In the past, the results have been predictable. When asked what should be done with the surplus in funding back during the 2013 legislative session, following the previous cuts to education to the tune of five billion dollars in 2011, Republicans chose "either limit government (51 percent) or lower property and business taxes (19 percent" over restoring funding to public education. The tendency towards limited government also colors Abbott's attacks on Davis' education plans. By making claims about the possible cost to the state of her education proposals, Abbott can talk about education in the context of limiting government: a one-two punch for conservative voters.

But this new poll shows some surprising areas of overlap, from Democrats to Tea Party Republicans. The focus of this shared support may be shocking to some: the majority of Texans polled believe that paying teachers better will improve the outcomes of Texas schools. According to the Texas Tribune, this was true for almost ninety percent of Democrats, sixty-five percent of Republicans, and fifty-two percent of Tea Party voters. The majority of Texans share a common belief that better paid teachers mean better education students.

Perhaps even more shocking: they also agree on increased funding for education. Almost seventy percent of those polled in February of this year said that increased funding - for public education - was an effective strategy for improving education in our state. This question split much more predictably on partisan lines, but slightly more Republicans supported education funding than those who didn't. In an election year when the Democrat at the top of the statewide ticket must appeal to moderate Texans and tap in to the issues that matter most to voters to increase turnout and ensure victory in November, that could be the margin that pushes Davis over the top.

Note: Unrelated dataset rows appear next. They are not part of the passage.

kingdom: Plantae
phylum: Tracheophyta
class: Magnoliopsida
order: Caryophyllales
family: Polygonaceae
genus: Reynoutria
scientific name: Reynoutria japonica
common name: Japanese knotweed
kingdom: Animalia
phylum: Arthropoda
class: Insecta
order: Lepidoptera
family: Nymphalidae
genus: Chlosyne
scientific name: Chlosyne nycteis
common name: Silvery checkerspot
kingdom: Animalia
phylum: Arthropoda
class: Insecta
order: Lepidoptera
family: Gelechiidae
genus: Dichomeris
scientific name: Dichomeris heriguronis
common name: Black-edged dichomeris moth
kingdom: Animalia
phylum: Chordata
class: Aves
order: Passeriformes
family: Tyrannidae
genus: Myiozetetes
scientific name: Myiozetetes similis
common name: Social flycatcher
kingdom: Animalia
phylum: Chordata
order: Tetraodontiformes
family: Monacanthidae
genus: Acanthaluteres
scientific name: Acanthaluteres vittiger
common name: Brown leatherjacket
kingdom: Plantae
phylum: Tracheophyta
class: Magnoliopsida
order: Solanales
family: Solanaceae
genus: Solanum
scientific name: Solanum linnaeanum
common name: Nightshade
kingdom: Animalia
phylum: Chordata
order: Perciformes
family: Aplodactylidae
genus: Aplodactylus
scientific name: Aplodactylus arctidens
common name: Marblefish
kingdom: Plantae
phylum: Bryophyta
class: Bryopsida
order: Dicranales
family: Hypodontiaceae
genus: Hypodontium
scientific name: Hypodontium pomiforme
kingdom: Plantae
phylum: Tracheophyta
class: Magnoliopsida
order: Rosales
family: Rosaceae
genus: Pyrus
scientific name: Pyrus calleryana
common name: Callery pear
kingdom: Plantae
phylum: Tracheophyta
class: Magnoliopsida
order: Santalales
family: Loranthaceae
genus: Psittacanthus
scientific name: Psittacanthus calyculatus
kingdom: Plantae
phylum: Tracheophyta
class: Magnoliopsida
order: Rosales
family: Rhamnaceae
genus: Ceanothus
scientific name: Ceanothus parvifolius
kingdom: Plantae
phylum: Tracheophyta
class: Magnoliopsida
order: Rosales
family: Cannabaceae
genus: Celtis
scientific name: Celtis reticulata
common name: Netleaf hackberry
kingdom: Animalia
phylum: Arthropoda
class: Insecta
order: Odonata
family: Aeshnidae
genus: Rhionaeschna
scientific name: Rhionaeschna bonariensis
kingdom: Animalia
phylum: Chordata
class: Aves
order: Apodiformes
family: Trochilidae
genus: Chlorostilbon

The Tribune credits Abbott's education policies with staying more in tune with the attitudes that prevail once session begins, and for that reason suggests that Abbott may be better "threading the needle" of public opinion on education in Texas. This isn't necessarily true. This election cycle is not only about continuing to turn out the voters who have been engaged in the past, and the ones who were paying attention to the legislature in 2011 and 2013. Though the combined efforts of multiple statewide Democrat campaigns, the Texas Democratic Party, and Battleground Texas (just to name a few organizations active in this year's grassroots efforts toward increasing voter turnout), 2014 s the year of the new Texas voter - and the Davis campaign knows that.

If the new poll numbers are any indication, Texans across the board recognize the importance of better recognizing our teachers and funding our schools. Democrats at the state level have honed a message of support for education funding, while Republicans have not shied away from the spotlight when railing against it. Wendy Davis especially could gain from increasing statewide support for public education, since her first claim to filibuster fame was not in support of women's health - but to stand up against devastating cuts to our schools.